ABOUT THIS TASK => The listing below contains a span that opens with the line containing "#c9c9c9; stroke-width: 4;" and closes with the line containing "#fff; stroke: #6d6d6d;". Return that span exactly.

DATA EXTRACT =>
╭──

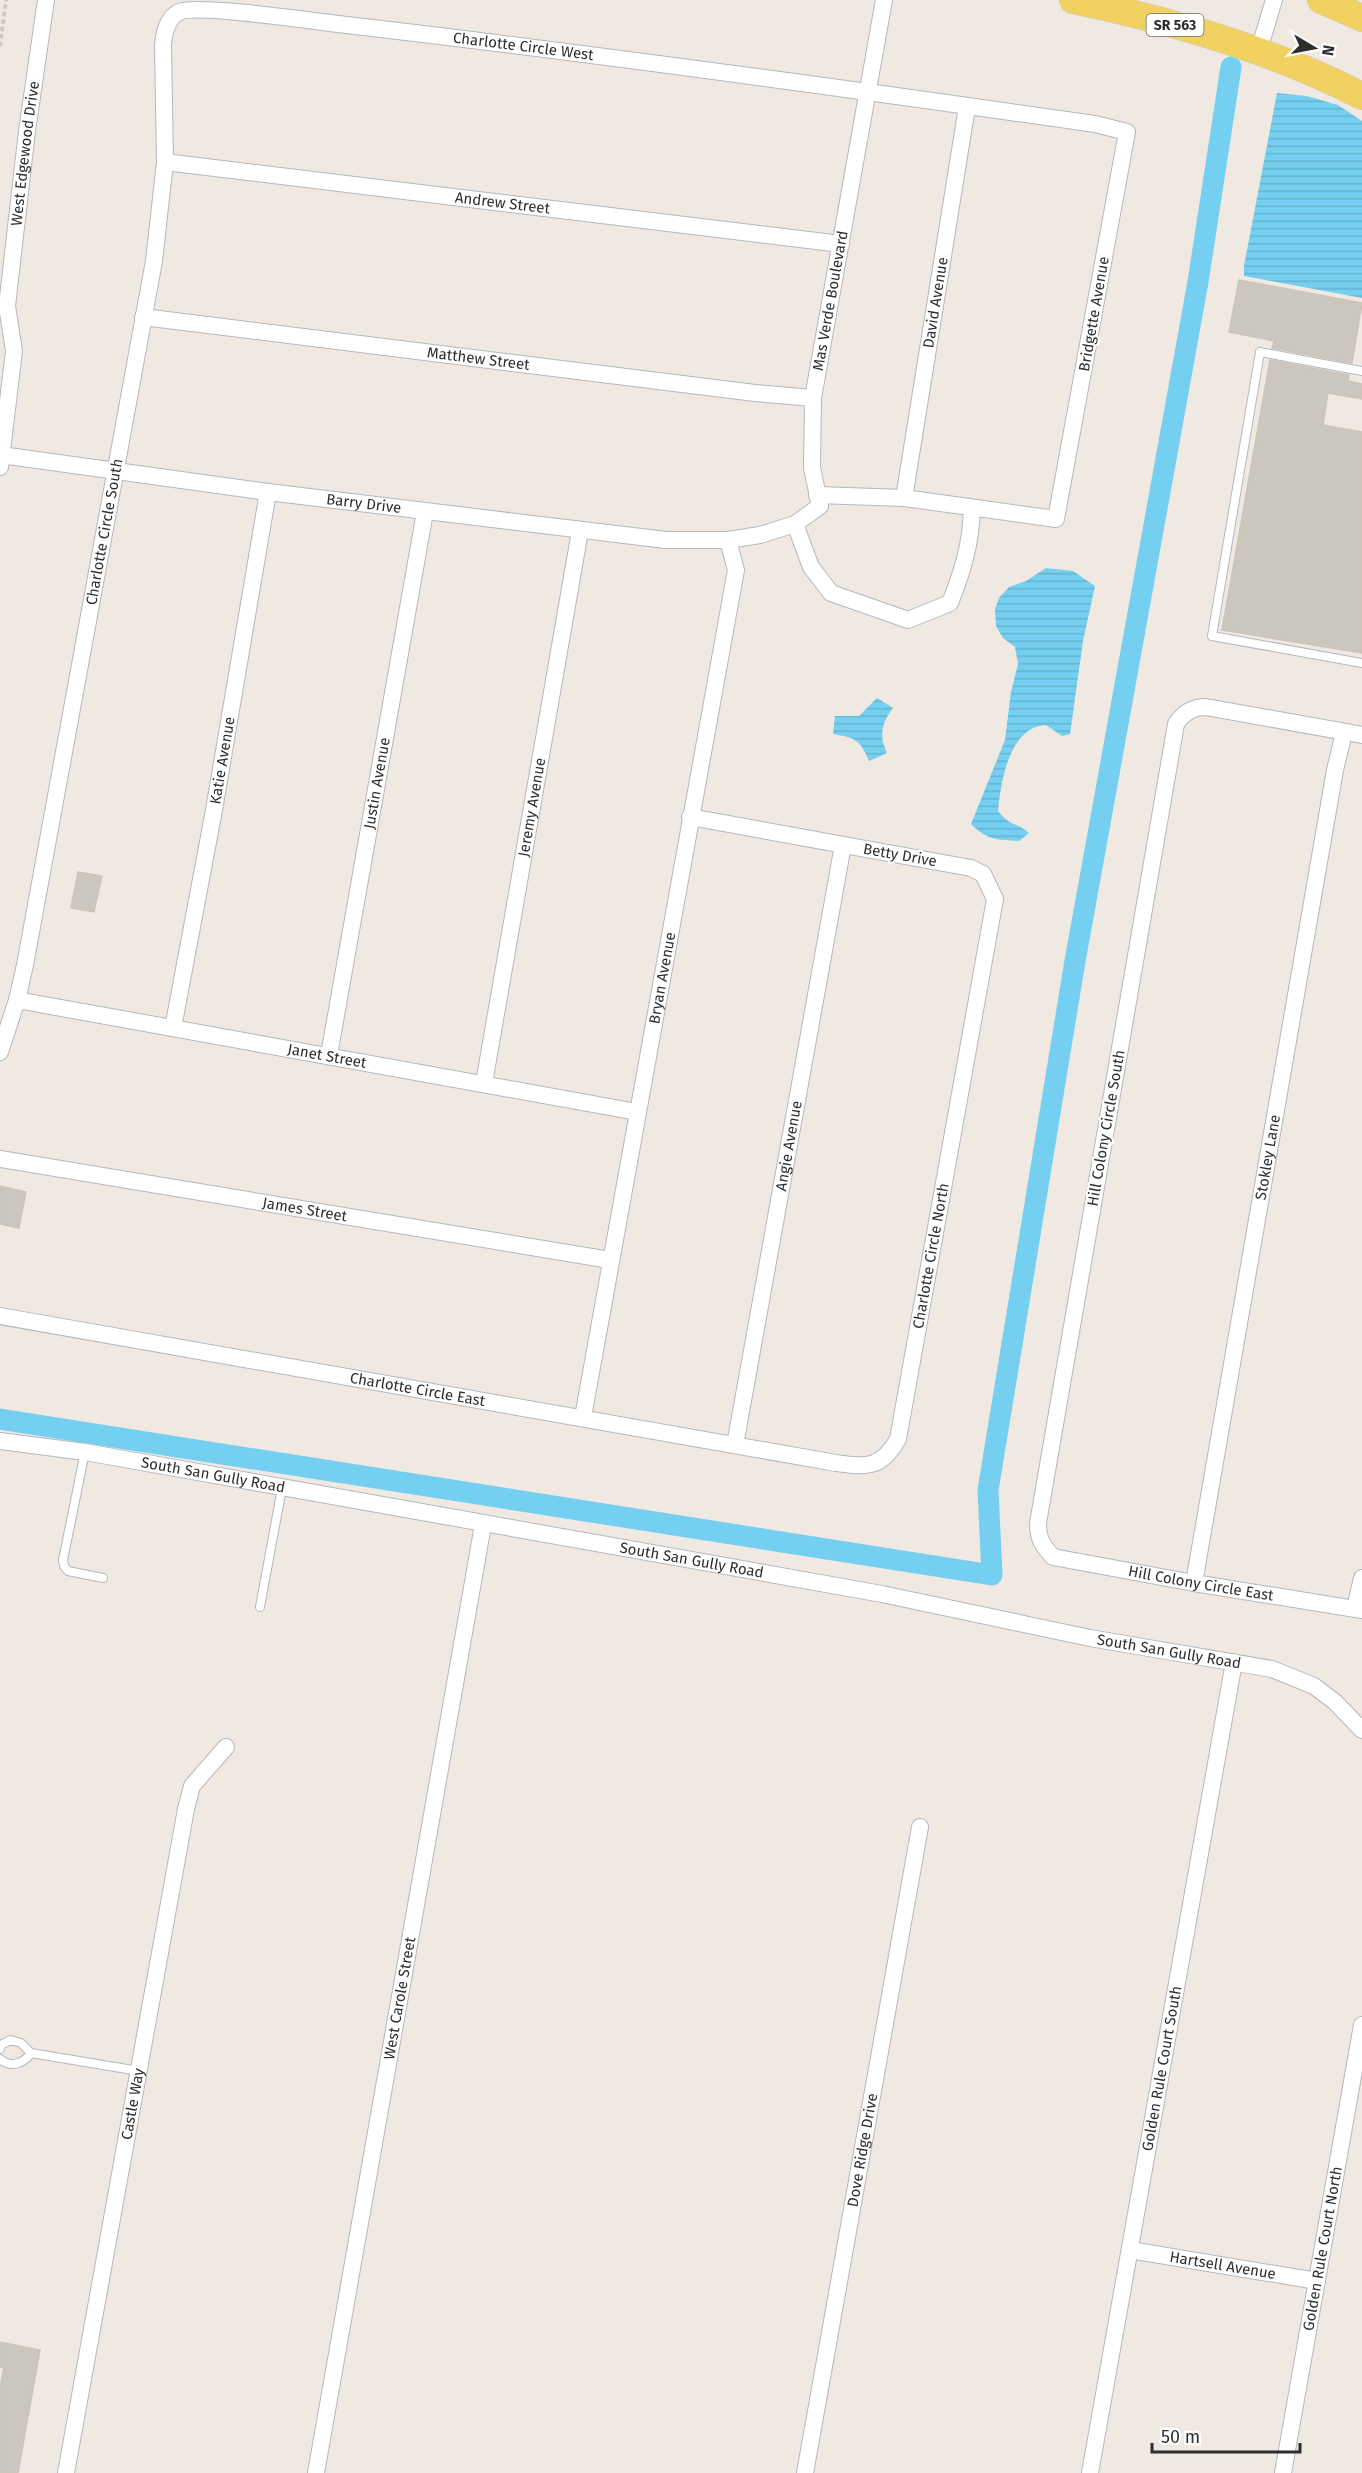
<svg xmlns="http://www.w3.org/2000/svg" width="1362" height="2473" viewBox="0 0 1362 2473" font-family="'Fira Sans',sans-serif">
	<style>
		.water { fill: url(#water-rules) }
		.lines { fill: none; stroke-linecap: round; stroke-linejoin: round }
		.canal { stroke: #75cff0; stroke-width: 21 }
		.building { fill: #cbc7bf; stroke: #cbc5ba; stroke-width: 1.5 }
		.lane-casing { stroke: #b4b7c1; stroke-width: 10 }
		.street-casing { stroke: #b4b7c1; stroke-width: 18 }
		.primary-casing { stroke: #c9c9c9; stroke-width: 28 }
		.path { stroke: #c9c9c9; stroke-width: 4; stroke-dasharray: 4.5 3; stroke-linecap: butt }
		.lane { stroke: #fff; stroke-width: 8 }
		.street { stroke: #fff; stroke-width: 16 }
		.primary { stroke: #f2d163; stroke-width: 27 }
		.labels { text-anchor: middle; stroke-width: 4.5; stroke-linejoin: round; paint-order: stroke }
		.shield { fill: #fff; stroke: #6d6d6d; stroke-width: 1.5 }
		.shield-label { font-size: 14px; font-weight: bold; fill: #2e2e2e }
		.street-label { font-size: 15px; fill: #2e2e2e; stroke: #fff }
	</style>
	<defs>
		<pattern id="water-rules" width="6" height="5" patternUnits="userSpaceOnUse" patternTransform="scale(1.5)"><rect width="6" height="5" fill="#75cff0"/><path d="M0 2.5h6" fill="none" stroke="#66b2ce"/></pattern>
	</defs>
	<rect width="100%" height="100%" fill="#efe9e1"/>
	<path class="water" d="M 1277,93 L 1307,96 L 1338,105 L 1362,121 L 1362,298 L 1244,276 L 1244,266 Z
		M 1046,568 L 1073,571 L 1095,586 L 1083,641 L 1070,734 L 1062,736 L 1046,725 C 1009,727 1001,781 998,811 C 1010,827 1017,822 1029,833 L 1019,841 C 997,840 987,840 971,824 L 1005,740 L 1011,692 L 1018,664 L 1015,647 L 1003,638 L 996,626 L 995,609 L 999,598 L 1009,587 L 1026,581 Z
		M 877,698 L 893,708 C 881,724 879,736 887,753 L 869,761 C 860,739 855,738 833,734 L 835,716 L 859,716 Z"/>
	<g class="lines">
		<path class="canal" d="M 0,1419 L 992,1575 L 988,1490 L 1075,961 L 1198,282 L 1231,67"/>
	</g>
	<path class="building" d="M 1239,280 L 1362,303 L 1352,363 L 1272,348 L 1274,341 L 1229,332 Z
		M 1270,360 L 1349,375 L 1348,381 L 1362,384 L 1362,399 L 1328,393 L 1323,425 L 1362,432 L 1362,653 L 1222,630 Z
		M 78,872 L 102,876 L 94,912 L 71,908 Z
		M 0,1186 L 26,1192 L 19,1228 L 0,1224 Z
		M 0,2342 L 40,2350 L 18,2473 L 0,2473 L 0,2387 L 4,2368 L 0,2367 Z"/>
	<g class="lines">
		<defs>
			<path id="lane" d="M 1362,371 L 1260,352 L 1212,636 L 1362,663
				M 85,1452 L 63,1560 L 64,1566 L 68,1571 L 103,1578
				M 260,1607 L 282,1488
				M 0,2049 L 1,2045 L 10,2040 L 21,2043 L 31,2053 L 139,2071
				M 0,2059 C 11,2068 23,2064 31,2053"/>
			<g id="street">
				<path d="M 1258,53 L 1274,0"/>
				<path id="s1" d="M 165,162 L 841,244"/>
				<path id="s2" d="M 143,317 L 755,393 L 813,398"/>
				<path id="s3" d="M 1,455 L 268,492 L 666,540 L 728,540 L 760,535 L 795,524 L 820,506 L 812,468 L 813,398 L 884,0"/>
				<path id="s4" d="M 0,467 L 14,351 L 7,306 L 27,131 L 46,0"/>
				<path id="s5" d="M 904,498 L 967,107"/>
				<path d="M 795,524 L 811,567 L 831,593 L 908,620 L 950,603 C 963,570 971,544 972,508"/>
				<path id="s6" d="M 1362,735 L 1206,707 C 1193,707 1183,713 1176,724 L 1038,1523 C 1038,1539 1042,1545 1053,1557 L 1194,1583 L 1362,1610"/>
				<path id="s7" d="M 17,1000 L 637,1112"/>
				<path id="s8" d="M 173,1028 L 214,810 L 268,492"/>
				<path id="s9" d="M 0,1052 L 17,1000 L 25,965 L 154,261 L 165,162 L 163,45 C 164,33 167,18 179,12 C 195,4 314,21 338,24 C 591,53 843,88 1095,124 L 1127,132 L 1056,519 L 904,498 L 817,495"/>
				<path id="s10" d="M 329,1055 L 425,512"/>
				<path id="s11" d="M 484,1083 L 580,531"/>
				<path id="s12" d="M 0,1159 L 610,1260"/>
				<path id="s13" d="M 0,1316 L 836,1463 C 867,1467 881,1469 898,1439 L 995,899 L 983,874 L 971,868 L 690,817"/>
				<path id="s14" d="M 583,1417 L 736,570 L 728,540"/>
				<path id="s15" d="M 0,1441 L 85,1452 L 882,1594 L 1090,1638 L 1272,1669 L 1314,1686 L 1335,1702 L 1362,1730"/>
				<path id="s16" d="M 735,1445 L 843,845"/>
				<path id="s17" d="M 1194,1583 L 1335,770 L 1344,733"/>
				<path d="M 1355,1608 L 1362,1578"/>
				<path id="s18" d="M 1130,2250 L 1317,2281"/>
				<path id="s19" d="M 66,2473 L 186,1809 L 192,1786 L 226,1747"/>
				<path id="s20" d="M 316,2473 L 483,1525"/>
				<path id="s21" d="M 805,2473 L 920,1827"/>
				<path id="s22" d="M 1090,2473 L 1234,1662"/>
				<path id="s23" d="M 1283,2473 L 1362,2025"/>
			</g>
			<path id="primary" d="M 1073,0 C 1169,20 1275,51 1362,96
				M 1321,0 L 1362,18"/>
		</defs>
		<use href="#lane" class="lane-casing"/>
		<use href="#street" class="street-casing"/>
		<use href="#primary" class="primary-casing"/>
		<path class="path" d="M 0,46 L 6,0"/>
		<use href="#lane" class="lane"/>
		<use href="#street" class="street"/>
		<use href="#primary" class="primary"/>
	</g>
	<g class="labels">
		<rect class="shield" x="1146.5" y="14" width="57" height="22" rx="4.5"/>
		<g class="shield-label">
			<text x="1175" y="30">SR 563</text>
		</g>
		<g class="street-label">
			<text dy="5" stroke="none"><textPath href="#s9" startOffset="1408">Charlotte Circle West</textPath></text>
			<text dy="5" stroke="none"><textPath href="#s4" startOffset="316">West Edgewood Drive</textPath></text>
			<text dy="5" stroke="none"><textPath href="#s1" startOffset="340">Andrew Street</textPath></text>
			<text dy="5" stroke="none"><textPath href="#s3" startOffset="1040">Mas Verde Boulevard</textPath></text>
			<text dy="5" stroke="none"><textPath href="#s5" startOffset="198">David Avenue</textPath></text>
			<text transform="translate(1094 314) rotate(-80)" y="5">Bridgette Avenue</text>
			<text dy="5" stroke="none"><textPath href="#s2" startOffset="338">Matthew Street</textPath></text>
			<text dy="5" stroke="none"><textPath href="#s3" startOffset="366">Barry Drive</textPath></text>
			<text dy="5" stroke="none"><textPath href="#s9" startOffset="531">Charlotte Circle South</textPath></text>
			<text dy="5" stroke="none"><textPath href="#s8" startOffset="272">Katie Avenue</textPath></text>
			<text dy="5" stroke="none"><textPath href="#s10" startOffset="276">Justin Avenue</textPath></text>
			<text dy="5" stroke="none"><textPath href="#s11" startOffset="280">Jeremy Avenue</textPath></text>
			<text transform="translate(900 855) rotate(10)" y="5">Betty Drive</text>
			<text dy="5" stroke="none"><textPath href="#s14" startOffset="446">Bryan Avenue</textPath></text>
			<text dy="5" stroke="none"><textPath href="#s7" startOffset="315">Janet Street</textPath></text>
			<text transform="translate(1106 1128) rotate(-80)" y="5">Hill Colony Circle South</text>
			<text dy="5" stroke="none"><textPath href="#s16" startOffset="304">Angie Avenue</textPath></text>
			<text dy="5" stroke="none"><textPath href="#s17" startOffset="432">Stokley Lane</textPath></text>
			<text dy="5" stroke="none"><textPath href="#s12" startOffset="309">James Street</textPath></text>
			<text dy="5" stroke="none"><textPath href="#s13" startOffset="1108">Charlotte Circle North</textPath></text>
			<text dy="5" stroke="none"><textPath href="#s13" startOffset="424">Charlotte Circle East</textPath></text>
			<text dy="5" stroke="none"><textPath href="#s15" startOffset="216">South San Gully Road</textPath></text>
			<text dy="5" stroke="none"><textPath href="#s15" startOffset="702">South San Gully Road</textPath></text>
			<text dy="5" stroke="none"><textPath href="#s6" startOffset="1194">Hill Colony Circle East</textPath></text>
			<text dy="5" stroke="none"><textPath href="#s15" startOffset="1188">South San Gully Road</textPath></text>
			<text dy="5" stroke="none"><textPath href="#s20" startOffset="482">West Carole Street</textPath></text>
			<text dy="5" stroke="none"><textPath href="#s22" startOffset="411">Golden Rule Court South</textPath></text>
			<text dy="5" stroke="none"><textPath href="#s19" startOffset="375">Castle Way</textPath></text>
			<text dy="5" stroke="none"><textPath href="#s21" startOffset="328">Dove Ridge Drive</textPath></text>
			<text dy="5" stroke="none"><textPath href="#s23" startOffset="228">Golden Rule Court North</textPath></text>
			<text dy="5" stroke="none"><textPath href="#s18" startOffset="94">Hartsell Avenue</textPath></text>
		</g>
	</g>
	<g transform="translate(1314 48) rotate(100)" stroke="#ffffff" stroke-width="4.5" paint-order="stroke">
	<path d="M0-4.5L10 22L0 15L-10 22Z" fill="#2e2e2e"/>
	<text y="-9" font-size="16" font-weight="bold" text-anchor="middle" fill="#2e2e2e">N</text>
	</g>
	<path d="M1152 2443v9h148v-9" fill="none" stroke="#2e2e2e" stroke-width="3"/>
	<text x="1161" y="2443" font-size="18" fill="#2e2e2e" stroke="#ffffff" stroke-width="4.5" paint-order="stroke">50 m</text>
</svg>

╰──

ANSWER TO THE EXERCISE =>
		.path { stroke: #c9c9c9; stroke-width: 4; stroke-dasharray: 4.5 3; stroke-linecap: butt }
		.lane { stroke: #fff; stroke-width: 8 }
		.street { stroke: #fff; stroke-width: 16 }
		.primary { stroke: #f2d163; stroke-width: 27 }
		.labels { text-anchor: middle; stroke-width: 4.5; stroke-linejoin: round; paint-order: stroke }
		.shield { fill: #fff; stroke: #6d6d6d; stroke-width: 1.5 }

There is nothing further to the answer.